Taking an integrated approach to National Health Accounts
23 March 2009
USAID
Introduction
Last year, a representative of the civil society organization Melcolians for Better Health confronted Melcolia’s Minister of Health at a town hall meeting, saying, “In the campaign, your government pledged to reduce out-of-pocket health expenditure, increase public expenditure for primary care, and reduce the imbalances in financial allocations for health care among our different provinces. Please tell us specifically how much household health expenditures have been reduced in the past two years. Has the recent reform reduced the gap of per capita health expenditure between the eastern and western provinces? Have your new policies increased resources for primary care?” The Minister was sure that her policies had met the campaign pledges but could not back this up with numbers, in particular, on out-of-pocket spending and expenditures on the various functions of the health system. She equivocated, mumbling something about having increased overall Ministry spending by 15 percent and bringing up the new African Development Bank loan of $17 million. Afterwards, she chided her advisor on financing: “I really need a better grasp of the numbers – to answer these citizen groups, but also so that I know what is happening and can shape the system to the President’s Vision for a New Melcolia.”

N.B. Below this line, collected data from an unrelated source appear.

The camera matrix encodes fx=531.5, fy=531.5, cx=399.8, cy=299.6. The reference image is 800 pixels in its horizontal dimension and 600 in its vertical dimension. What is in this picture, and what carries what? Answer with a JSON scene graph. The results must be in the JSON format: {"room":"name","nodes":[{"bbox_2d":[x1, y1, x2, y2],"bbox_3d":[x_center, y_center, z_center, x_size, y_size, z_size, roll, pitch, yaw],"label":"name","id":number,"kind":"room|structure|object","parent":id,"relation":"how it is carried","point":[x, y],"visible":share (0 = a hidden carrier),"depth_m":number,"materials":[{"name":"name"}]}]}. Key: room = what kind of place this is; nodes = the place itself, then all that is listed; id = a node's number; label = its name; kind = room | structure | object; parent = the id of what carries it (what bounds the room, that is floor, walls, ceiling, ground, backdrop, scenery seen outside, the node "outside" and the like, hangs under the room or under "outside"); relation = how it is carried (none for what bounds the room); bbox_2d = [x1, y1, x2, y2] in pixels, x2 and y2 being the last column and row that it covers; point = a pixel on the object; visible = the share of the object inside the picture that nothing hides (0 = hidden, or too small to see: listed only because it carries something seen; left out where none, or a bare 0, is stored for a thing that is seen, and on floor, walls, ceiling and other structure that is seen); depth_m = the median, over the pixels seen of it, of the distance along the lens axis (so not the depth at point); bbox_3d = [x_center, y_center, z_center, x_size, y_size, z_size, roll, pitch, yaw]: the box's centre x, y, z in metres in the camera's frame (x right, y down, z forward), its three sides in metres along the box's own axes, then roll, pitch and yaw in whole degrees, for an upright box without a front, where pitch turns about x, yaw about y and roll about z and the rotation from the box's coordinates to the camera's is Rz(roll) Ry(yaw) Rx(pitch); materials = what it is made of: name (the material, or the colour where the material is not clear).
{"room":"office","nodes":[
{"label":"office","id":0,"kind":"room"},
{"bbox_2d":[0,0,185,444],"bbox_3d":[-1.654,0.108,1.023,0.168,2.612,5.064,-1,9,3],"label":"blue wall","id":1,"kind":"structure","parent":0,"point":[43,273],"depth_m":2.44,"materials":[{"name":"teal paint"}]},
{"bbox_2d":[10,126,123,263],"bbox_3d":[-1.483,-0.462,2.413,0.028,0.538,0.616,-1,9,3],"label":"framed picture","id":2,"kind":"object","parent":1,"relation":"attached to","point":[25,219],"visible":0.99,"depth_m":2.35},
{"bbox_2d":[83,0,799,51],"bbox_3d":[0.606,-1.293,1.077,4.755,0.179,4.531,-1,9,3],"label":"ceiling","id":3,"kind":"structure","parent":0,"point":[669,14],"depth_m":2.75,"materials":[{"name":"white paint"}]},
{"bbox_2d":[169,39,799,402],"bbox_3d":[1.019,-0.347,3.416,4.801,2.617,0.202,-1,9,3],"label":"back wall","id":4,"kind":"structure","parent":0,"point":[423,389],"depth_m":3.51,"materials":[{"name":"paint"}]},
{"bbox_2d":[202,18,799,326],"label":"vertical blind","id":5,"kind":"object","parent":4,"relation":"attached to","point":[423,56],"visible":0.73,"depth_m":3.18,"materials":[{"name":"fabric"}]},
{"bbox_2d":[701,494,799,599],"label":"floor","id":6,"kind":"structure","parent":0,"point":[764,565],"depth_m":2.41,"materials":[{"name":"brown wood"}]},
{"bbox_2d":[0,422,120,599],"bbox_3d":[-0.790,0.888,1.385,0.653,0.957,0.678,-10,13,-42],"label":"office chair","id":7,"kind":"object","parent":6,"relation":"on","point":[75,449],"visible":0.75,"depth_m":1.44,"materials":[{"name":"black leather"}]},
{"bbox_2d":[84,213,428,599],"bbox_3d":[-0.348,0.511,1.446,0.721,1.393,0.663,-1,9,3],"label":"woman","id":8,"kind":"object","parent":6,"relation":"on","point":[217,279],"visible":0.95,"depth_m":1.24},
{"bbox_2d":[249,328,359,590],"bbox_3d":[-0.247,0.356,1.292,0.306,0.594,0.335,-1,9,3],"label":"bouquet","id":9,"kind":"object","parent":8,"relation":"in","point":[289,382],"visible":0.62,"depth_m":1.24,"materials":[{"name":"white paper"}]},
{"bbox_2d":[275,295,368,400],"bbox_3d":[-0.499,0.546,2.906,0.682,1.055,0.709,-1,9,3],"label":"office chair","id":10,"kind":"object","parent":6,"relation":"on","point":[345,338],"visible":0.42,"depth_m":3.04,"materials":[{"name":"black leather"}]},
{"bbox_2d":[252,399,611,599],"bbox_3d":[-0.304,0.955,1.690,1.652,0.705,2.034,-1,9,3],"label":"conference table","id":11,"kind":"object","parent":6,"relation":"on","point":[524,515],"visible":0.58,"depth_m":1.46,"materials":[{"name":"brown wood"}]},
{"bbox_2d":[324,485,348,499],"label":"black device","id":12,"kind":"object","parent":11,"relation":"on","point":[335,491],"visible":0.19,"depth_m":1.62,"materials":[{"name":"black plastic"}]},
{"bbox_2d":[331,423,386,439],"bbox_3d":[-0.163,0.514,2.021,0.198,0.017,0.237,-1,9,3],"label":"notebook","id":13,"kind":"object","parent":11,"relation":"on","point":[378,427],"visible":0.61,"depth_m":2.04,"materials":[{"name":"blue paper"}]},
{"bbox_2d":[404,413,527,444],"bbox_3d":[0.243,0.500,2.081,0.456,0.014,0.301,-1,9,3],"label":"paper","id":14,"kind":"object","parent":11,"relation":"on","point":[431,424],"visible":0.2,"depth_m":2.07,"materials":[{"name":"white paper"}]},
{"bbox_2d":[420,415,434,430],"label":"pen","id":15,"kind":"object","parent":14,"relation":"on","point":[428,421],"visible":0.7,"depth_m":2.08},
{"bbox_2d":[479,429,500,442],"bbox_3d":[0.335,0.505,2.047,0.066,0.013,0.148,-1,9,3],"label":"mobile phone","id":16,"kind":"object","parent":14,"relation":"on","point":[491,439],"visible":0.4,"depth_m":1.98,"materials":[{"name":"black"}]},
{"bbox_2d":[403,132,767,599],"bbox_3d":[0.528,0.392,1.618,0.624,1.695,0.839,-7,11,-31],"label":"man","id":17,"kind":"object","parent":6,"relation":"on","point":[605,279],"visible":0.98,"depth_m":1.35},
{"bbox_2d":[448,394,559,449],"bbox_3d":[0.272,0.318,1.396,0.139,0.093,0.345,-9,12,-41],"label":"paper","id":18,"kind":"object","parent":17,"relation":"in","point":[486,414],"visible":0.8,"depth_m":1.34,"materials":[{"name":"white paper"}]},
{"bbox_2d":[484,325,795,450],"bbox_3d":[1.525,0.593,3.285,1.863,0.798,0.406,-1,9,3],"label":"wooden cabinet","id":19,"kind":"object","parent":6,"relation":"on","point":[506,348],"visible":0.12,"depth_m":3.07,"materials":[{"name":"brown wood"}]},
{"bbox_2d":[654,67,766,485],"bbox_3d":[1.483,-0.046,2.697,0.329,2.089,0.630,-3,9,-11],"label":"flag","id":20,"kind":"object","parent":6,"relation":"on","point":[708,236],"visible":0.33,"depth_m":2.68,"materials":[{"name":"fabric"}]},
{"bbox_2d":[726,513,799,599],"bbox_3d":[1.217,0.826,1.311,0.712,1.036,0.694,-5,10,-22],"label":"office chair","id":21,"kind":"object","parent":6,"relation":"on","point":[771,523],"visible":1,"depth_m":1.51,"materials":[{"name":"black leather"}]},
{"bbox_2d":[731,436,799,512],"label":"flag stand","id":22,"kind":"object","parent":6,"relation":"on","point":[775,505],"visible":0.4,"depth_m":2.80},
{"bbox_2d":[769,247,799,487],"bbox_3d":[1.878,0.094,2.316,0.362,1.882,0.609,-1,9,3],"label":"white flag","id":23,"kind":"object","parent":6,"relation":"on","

Financial resources are an essential input in the production of health care. As countries work to improve their citizens’ health, information on health sector financing is needed to appropriately allocate resources, identify inequities in the health system, analyze provider efficiency, and improve accountability on the use of resources. National Health Accounts (NHA)is an internationally recognized framework for
measuring health expenditure – public, private, and donor – and the flow of funds through a country’s health system.
An integrated approach to conducting NHA produces financial information that is linked to other health-related information. It also requires NHA to be a country-led effort, putting ownership of the process within the government and therefore making it a part of government planning and budget cycles. Furthermore, it builds capacity at the local level by asking that level to first collect data and later to transform the resultant information into knowledge for action. Finally, an integrated approach makes information public so that it can be discussed among and used by different stakeholder groups.
The problem
Although NHA information now is widely available and used in developing countries, its full potential is not always recognized and relatively few countries have fully institutionalized the methodology.
For more than a decade, donor partners have provided technical assistance for conducting NHA in countries throughout the world. In some places, assistance has been extensive, with partners helping countries to conduct surveys of households, providers, and donors; elsewhere, the NHA undertaking has been more limited, with assistance provided only for the analysis of available information. In countries that have doneseveral “rounds” of NHA estimates, the value of the information is more appreciated and policymakers have used results in different ways. However, in many countries, NHA has been conducted as a stand-alone exercise of the Ministry of Health (MOH), with
emphasis on collecting data and producing NHA tables, and results providing only a snapshot of health system financing. More closely linking NHA to other routine financial data collection and planning and budgeting processes could make NHA easier and less costly to prepare and result in deeper institutionalization. Further, making NHA findings accessible to a wide audience in both the public and private sectors would give it a greater constituency and enhance the ability of actors outside the MOH (for example, civil society organizations, local legislators, or regional authorities) to
participate in policy debates armed with quantitative data and able to hold decision makers accountable for system performance.